From Claws to Laws: Grit + Polish Goes to Trenton
by Jaqueline Fay
“Just a nail salon.” Those are words I have heard occasionally since I started Grit + Polish 20 months ago, and they are words I hear in my own head more often that I like to admit. These doubts happen despite my ambition to create a salon that dramatically departs from an industry with a shady reputation, creating a sanctuary for clients and employees.
On Friday, something important happened that reminds me that the founding idea behind Grit + Polish is meaningful, and that a small business can make a big difference.
New Jersey Governor Phil Murphy signed into law a bill that—believe it or not!—had its origin at Grit + Polish. Assembly Bill A-1531 was designed to make it easier for hurricane evacuees from Puerto Rico to come to New Jersey and have their professional licenses recognized here. It does this by easing New Jersey’s recognition of professional licenses from American territories and districts, like Puerto Rico and the District of Columbia. It also gives special consideration to licensed professionals coming to New Jersey in the aftermath of a natural disaster.

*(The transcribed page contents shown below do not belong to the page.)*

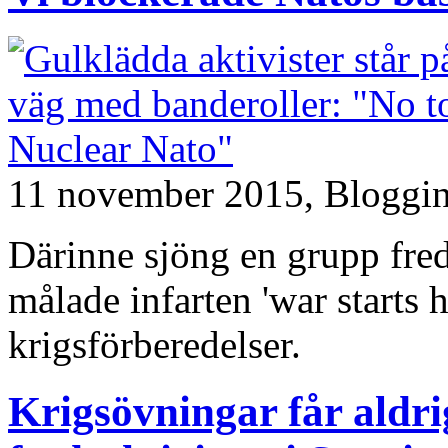
11 november 2015,
Bloggi
Därinne sjöng en grupp fre
målade infarten 'war starts h
krigsförberedelser.
Krigsövningar får aldrig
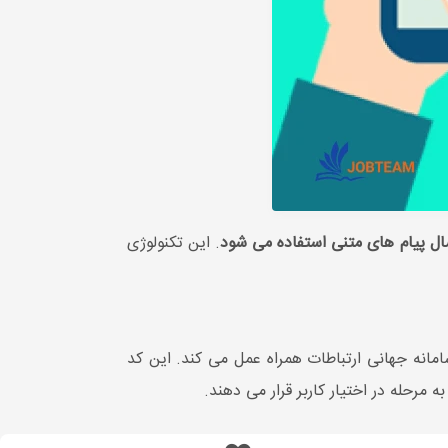
. این تکنولوژی
 مبادله پیام بین یک موبایل و یک نرم افزار است که در بستر جی اس ام (GSM) یا سامانه جهانی ارتباطات همراه عمل می کند. این کد
مرحله در اختیار کاربر قرار می دهند.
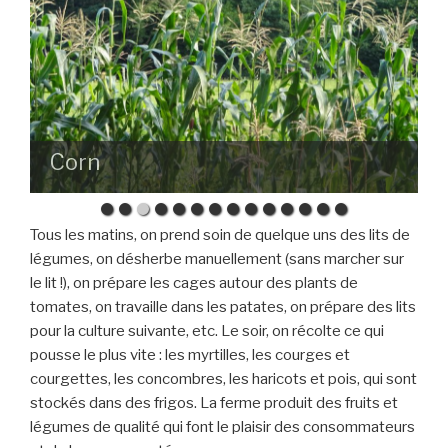
Corn
Tous les matins, on prend soin de quelque uns des lits de
légumes, on désherbe manuellement (sans marcher sur
le lit !), on prépare les cages autour des plants de
tomates, on travaille dans les patates, on prépare des lits
pour la culture suivante, etc. Le soir, on récolte ce qui
pousse le plus vite : les myrtilles, les courges et
courgettes, les concombres, les haricots et pois, qui sont
stockés dans des frigos. La ferme produit des fruits et
légumes de qualité qui font le plaisir des consommateurs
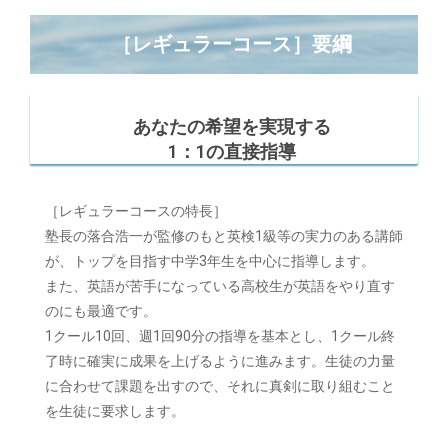
［レギュラーコース］要綱
あなたの希望を実現する
1：1の直接指導
［レギュラーコースの特長］
塾長の落合浩一が監修のもと英検1級等の実力のある講師
が、トップを目指す中学3年生を中心に指導します。
また、英語が苦手になっている高校生が英語をやり直す
のにも最適です。
1クール10回、週1回90分の指導を基本とし、1クール終
了時に確実に成果を上げるように進みます。生徒の力量
に合わせて課題を出すので、それに真剣に取り組むこと
を生徒に要求します。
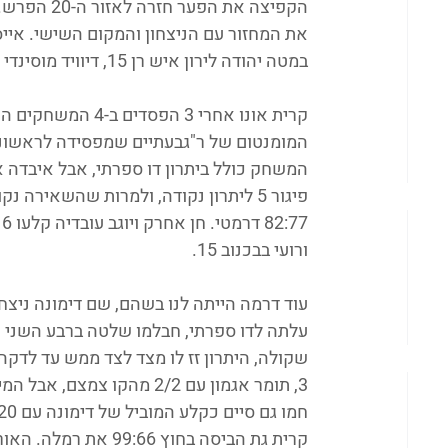
הקפיצה את 
במטה יהודה לירון איש רן 15, דיוויד מוסינדי 14.
קרית אונו אחרי 3 
המשחק כולל ביתרון דו ספרתי, אבל איבדה 
פיגור 5 ליתרון נקודה, ולמרות שהשאירה
ורועי בבכנוב 15.
עלתה לדו ספרתי, חבלמו שלטה ברבע השני 
3, תומר אגמון עם 2/2 מהקו
חמו גם סיים כקלע המוביל של דימונה עם 20 נקודות. בחבלמו 19 לגיא רושקין ו-12 לאיתן ינאי.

The new law is widely promoted for the help it provides to newly arrived doctors, nurses and teachers seeking productive, new lives in New Jersey. But, in fact, the idea started with licenses for cosmetology.
When Hurricane Maria hit Puerto Rico with devastating impact 11 months ago, I was horrified by the misery experienced by island residents, and by the inadequacy of the American disaster response. My concern may have been increased by the fact that my family came to the US from the nearby island nation of Cuba. I feel a connection to the people of Puerto Rico.
At the same time, I felt terribly frustrated by the dysfunctional cosmetology licensing system in New Jersey, and the resulting challenge of finding high-quality, licensed technicians to work in the salon.
The combination of these two problems led my husband Brad, and me, to a revelation: Aren’t there thousands of talented professionals in Puerto Rico eager to relocate to New Jersey, one of the most popular destinations for people of Puerto Rican heritage? About 30% of jobs today require licenses, so there’s reason to think this change in the law would help many Puerto Ricans, including cosmetologists, transition to New Jersey, contribute to our economy, and provide better lives for their families.
I very much hope that this law will help Grit + Polish recruit one or more Puerto Rican cosmetologists to work in the salon, and I will be working to make that happen.
But the law means something more, too. The United States of America, and the state of New Jersey, should welcome people who come to our shores to escape hardships in other lands, just as my family came here in 1971 to escape the oppressive regime in Cuba.
Sadly, we live in an era in which asylum seekers are being mistreated at our nation’s border, with children separated from parents, in violation of national and international laws. Happily, this month a clear message is being sent by the State of New Jersey, and by Grit + Polish: You are welcome here.